Does a plaintiff have to establish that negligence was the sole cause of injury?

British Columbia, Canada


The following excerpt is from Reilander v. Schultz, 1998 CanLII 4288 (BC SC):

In Athey v. Leonati (1996), 1996 CanLII 183 (SCC), [1996] 3 S.C.R. 458; Major, J. at page 239 (D.L.R.) stated: The respondent's position is where a loss is created by tortious and non-tortious causes, it is possible to apportion the loss according to the degree of causation. This is contrary to well-established principles. It has long been established that a defendant is liable for any injuries caused or contributed to by his or her negligence.

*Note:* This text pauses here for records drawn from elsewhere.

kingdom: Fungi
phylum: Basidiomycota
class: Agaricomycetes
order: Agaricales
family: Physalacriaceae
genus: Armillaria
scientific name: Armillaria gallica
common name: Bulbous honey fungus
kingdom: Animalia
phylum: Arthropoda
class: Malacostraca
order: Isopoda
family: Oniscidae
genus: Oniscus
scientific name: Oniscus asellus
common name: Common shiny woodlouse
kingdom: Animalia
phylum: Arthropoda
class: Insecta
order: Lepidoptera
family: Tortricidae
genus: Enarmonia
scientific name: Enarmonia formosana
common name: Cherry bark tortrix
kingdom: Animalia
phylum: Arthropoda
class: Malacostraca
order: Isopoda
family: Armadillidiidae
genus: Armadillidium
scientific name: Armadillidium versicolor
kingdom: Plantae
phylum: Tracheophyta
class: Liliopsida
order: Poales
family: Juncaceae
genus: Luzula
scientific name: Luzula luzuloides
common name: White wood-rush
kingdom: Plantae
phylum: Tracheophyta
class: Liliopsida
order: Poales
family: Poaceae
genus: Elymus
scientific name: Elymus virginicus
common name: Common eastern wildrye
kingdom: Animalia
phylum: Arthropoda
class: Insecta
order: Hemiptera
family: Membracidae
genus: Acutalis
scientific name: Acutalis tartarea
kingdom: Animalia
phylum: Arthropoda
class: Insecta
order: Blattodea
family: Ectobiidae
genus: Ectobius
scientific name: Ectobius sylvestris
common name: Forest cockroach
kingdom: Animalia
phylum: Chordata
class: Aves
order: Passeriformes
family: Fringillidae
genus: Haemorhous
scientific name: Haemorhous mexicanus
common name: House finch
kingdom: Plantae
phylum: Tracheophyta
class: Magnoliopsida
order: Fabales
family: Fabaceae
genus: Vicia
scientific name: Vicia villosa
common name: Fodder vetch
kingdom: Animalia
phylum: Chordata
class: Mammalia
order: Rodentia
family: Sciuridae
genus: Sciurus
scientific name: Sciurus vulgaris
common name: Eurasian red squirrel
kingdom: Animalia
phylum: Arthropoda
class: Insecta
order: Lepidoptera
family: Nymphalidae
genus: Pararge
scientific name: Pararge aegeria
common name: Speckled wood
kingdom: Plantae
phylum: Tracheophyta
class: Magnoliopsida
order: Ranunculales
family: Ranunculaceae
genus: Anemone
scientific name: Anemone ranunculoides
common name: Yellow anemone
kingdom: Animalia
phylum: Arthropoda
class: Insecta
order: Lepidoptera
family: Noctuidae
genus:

If the defendant's conduct is found to be a cause of the injury, the presence of other non-tortious contributing causes does not reduce the extent of the defendants liability. . . . It is not now necessary, nor has it ever been, for the plaintiff to establish that the defendants negligence was the sole cause of injury... and at page 243 ... The essential purpose and most basic principle of tort law is that the plaintiff must be placed in the position he or she would have been in absent the defendants negligence (the "original position"). However, the plaintiff is not to be placed in a position better than his or her original one. It is therefore necessary not only to determine the plaintiff's position after the tort but also to assess what the "original position" would have been. If it is the difference between these two positions the "original position" and the "injured position", which is the plaintiffs loss.